For the reasons mentioned above the Supreme Court decided to ask prejudicial questions to the European Court of Justice.

== Questions referred the European Court of Justice ==
The questions that were asked by the Dutch Supreme Court are:
- 1(a) If anyone other than the copyright holder refers by means of a hyperlink on a website controlled by him to a website which is managed by a third party and is accessible to the general internet public, on which the work has been made available without the consent of the rightholder, does that constitute a ‘communication to the public’ within the meaning of Article 3(1) of Directive 2001/29?

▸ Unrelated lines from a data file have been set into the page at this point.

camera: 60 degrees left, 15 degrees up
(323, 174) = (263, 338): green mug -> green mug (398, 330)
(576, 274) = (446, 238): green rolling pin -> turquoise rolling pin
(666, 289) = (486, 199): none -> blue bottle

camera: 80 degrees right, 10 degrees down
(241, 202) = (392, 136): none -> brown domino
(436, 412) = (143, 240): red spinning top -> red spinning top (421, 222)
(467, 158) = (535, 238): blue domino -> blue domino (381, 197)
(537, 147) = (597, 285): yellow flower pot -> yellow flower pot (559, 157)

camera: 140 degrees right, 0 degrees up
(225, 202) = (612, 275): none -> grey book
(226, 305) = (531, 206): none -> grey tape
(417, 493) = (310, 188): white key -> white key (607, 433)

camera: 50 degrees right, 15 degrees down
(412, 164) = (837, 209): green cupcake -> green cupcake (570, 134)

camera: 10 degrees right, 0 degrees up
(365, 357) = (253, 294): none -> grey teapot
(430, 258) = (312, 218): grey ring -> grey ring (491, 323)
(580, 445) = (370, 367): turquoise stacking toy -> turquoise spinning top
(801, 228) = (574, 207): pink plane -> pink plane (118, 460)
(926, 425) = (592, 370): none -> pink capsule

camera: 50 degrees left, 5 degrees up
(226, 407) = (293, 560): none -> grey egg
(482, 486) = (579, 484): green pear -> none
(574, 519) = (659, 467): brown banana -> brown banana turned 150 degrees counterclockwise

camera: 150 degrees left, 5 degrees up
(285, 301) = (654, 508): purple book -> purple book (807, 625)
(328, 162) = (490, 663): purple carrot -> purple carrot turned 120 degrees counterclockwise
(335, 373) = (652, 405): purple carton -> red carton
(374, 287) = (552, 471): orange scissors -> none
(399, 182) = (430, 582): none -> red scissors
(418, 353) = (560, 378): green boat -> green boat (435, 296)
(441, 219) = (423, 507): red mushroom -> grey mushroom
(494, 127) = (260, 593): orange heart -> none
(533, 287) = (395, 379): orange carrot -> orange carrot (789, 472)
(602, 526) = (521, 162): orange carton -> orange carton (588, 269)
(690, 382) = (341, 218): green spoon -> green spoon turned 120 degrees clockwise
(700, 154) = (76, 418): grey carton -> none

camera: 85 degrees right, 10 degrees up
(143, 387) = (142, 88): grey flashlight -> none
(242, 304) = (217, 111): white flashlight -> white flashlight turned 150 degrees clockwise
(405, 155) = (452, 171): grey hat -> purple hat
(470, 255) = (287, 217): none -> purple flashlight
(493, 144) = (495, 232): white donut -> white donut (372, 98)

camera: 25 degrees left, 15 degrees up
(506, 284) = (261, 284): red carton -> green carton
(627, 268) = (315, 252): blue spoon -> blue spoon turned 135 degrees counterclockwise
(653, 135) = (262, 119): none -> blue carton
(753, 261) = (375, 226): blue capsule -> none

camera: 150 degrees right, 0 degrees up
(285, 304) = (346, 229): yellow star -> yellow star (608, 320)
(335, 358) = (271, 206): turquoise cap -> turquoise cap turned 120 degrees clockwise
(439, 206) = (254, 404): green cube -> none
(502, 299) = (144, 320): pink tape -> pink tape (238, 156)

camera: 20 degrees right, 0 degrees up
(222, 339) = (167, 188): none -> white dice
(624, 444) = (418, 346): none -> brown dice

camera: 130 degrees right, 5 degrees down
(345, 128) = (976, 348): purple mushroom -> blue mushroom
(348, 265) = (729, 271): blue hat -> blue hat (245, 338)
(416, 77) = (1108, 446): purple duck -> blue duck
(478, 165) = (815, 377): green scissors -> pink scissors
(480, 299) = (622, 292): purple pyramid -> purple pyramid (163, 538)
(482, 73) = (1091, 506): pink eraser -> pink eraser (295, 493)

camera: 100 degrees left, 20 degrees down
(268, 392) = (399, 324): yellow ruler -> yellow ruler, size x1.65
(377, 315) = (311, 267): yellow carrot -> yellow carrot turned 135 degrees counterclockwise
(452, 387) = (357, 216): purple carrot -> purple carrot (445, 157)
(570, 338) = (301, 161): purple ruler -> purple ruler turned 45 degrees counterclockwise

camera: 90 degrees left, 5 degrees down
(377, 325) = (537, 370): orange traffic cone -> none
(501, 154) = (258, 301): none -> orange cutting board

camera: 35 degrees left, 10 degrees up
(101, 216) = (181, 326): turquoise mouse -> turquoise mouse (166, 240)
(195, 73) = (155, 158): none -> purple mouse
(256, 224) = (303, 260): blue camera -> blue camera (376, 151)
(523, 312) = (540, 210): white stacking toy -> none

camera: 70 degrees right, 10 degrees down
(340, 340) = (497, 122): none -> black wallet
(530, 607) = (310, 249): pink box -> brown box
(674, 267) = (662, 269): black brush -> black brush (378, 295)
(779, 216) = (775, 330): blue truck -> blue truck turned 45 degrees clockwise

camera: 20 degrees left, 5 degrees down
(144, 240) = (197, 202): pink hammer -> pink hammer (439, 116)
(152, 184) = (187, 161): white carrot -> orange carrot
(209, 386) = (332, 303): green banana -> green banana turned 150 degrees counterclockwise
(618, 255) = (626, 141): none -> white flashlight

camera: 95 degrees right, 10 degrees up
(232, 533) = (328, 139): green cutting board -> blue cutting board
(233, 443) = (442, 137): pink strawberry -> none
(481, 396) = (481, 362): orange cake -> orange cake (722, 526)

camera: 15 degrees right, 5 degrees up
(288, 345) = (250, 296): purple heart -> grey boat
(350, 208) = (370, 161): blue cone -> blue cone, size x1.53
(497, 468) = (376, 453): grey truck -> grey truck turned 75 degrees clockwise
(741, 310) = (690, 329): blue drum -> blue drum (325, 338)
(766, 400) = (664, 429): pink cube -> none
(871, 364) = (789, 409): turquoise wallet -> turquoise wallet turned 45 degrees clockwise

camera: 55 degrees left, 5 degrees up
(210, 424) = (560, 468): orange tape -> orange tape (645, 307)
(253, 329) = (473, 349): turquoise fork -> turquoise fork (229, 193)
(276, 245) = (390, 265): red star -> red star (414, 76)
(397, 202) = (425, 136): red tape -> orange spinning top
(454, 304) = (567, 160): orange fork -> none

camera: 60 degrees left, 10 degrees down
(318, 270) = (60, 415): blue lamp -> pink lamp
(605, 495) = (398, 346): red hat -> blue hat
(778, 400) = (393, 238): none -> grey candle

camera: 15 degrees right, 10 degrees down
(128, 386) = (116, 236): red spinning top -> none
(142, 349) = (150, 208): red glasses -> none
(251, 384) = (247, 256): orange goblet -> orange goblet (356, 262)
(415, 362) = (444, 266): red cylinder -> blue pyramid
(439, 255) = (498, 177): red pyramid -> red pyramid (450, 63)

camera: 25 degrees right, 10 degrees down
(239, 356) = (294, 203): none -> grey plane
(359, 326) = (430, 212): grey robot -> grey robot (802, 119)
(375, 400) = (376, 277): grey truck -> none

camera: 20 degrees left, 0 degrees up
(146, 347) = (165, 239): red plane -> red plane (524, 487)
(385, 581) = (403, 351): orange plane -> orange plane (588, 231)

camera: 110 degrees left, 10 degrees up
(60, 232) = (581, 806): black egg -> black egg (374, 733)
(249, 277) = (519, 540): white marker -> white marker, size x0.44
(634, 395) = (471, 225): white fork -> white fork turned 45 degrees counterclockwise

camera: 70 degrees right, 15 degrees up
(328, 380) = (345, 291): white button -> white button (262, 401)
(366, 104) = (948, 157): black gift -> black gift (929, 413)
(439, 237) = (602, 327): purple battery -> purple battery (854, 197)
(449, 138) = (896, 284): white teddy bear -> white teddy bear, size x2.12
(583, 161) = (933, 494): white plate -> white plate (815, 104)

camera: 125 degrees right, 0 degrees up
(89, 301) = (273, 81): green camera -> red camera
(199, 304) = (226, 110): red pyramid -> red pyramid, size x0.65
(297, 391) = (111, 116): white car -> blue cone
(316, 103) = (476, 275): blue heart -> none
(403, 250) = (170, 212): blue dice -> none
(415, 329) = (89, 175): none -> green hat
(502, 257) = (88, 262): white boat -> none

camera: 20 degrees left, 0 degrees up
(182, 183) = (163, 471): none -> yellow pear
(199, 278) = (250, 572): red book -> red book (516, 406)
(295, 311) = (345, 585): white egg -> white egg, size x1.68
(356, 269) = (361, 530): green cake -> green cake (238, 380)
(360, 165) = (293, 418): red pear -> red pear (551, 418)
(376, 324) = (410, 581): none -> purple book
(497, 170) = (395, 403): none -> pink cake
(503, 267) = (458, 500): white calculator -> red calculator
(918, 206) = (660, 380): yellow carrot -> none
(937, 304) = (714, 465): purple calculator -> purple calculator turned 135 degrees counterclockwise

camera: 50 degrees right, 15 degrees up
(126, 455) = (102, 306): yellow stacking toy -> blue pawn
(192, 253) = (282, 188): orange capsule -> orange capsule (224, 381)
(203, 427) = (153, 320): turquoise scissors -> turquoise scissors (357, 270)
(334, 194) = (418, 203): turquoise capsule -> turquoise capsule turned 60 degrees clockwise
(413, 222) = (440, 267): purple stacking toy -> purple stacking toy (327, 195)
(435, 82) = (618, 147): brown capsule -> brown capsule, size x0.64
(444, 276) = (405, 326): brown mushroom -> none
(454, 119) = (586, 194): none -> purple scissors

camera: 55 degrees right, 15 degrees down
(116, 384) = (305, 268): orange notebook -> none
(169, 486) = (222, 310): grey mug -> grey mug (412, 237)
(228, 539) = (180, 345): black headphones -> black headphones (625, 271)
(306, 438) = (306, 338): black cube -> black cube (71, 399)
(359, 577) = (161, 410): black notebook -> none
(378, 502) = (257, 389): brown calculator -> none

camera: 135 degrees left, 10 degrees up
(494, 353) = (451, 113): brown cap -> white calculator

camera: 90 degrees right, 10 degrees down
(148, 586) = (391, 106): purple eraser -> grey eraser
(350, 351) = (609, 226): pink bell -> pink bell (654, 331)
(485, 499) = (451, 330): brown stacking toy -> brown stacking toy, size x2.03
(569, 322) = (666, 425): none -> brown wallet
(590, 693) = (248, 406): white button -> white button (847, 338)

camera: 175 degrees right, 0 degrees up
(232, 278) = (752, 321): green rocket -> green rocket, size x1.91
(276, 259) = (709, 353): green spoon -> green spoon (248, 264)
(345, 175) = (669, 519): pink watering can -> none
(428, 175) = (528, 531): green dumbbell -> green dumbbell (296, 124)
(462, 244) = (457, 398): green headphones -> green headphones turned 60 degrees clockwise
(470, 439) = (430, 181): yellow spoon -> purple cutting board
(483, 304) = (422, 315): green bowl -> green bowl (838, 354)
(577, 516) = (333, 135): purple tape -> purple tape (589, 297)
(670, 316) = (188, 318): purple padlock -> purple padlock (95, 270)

- 1(b) Does it make any difference if the work was also not previously communicated, with the rightholder's consent, to the public in some other way?
- 1(c) Is it important whether the 'hyperlinker' is or ought to be aware of the lack of consent by the rightholder for the placement of the work on the third party's website mentioned in 1(a) above and, as the case may be, of the fact that the work has also not previously been communicated, with the rightholder's consent, to the public in some other way?
- 2(a) If the answer to question 1(a) is in the negative: in that case, is there, or could there be deemed to be, a communication to the public if the website to which the hyperlink refers, and thus the work, is indeed findable for the general internet public, but not easily so, with the result that the publication of the hyperlink greatly facilitates the finding of the work?
- 2(b) In answering question 2(a), is it important whether the ‘hyperlinker’ is or ought to be aware of the fact that the website to which the hyperlink refers is not easily findable by the general internet public?
- 3. Are there other circumstances which should be taken into account when answering the question whether there is deemed to be a communication to the public if, by means of a hyperlink, access is provided to a work which has not previously been communicated to the public with the consent of the rightholder?